Since you are working the finish by hand I would forget the idea of using toners. The solvents in the topcoat can rub the toner off making the color uneven. What I would recommend is just using a single stain and let it dry overnight before finishing. Test some samples on some scrap wood to assure you have the right color. Working the finish by hand you could just skip the sealer and just apply a wiping polyurethane. It will do the same thing but if you just want to use a sealer you might use something like Old Masters sanding sealer. A sanding sealer is made softer so it is easier to sand and level a finish before topcoating. Another sealer you could use is Zinsser Sealcoat but you could only brush one coat of it on. It is shellac and when you brush a second coat on the solvents melt into the first coat removing a lot of it. You would have to work very fast and not brush it much to apply additional coats of shellac. It works better sprayed.

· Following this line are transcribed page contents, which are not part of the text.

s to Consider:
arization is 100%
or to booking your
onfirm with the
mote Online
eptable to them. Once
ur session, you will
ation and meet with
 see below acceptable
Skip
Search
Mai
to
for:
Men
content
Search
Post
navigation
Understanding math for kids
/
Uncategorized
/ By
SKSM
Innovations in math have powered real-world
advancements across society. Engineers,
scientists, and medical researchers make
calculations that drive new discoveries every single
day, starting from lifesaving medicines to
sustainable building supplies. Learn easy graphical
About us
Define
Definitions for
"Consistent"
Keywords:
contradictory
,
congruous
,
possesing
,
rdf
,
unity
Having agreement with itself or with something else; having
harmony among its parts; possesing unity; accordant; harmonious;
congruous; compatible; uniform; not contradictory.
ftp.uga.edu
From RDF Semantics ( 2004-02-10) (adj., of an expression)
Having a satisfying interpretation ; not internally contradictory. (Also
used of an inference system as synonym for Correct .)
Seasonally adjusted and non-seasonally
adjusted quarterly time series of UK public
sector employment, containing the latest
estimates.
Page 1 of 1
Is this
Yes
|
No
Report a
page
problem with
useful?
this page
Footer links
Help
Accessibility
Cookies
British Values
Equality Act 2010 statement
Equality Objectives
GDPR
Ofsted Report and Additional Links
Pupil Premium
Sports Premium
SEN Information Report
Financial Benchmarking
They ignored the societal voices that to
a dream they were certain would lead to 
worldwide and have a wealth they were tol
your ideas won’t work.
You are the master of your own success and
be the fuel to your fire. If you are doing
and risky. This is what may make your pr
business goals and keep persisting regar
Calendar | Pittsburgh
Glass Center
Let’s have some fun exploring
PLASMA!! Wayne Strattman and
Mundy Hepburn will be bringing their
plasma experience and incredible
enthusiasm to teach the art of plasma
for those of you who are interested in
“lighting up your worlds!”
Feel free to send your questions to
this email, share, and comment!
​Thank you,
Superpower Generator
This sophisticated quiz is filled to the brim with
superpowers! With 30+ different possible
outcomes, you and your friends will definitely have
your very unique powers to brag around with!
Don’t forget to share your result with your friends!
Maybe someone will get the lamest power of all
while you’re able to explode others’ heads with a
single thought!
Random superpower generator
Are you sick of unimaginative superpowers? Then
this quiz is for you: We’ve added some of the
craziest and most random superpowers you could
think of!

When I apply color between coats it is in the very first few coats. For example if I stain a piece and it isn't red enough I will spray a transparent red dye over the first coat of sealer and then put clear sealer over that. Also if I use a stain that is too red I sometimes spray a transparent green dye over it to neutralize the red. It just comes down to fine tuning like right now I'm working on a remodel where I had to build an additional cabinet to go in someones kitchen. The walnut stain I used didn't quite match the existing cabinets so I sprayed a mahogany dye over the cabinet to give enough red to match.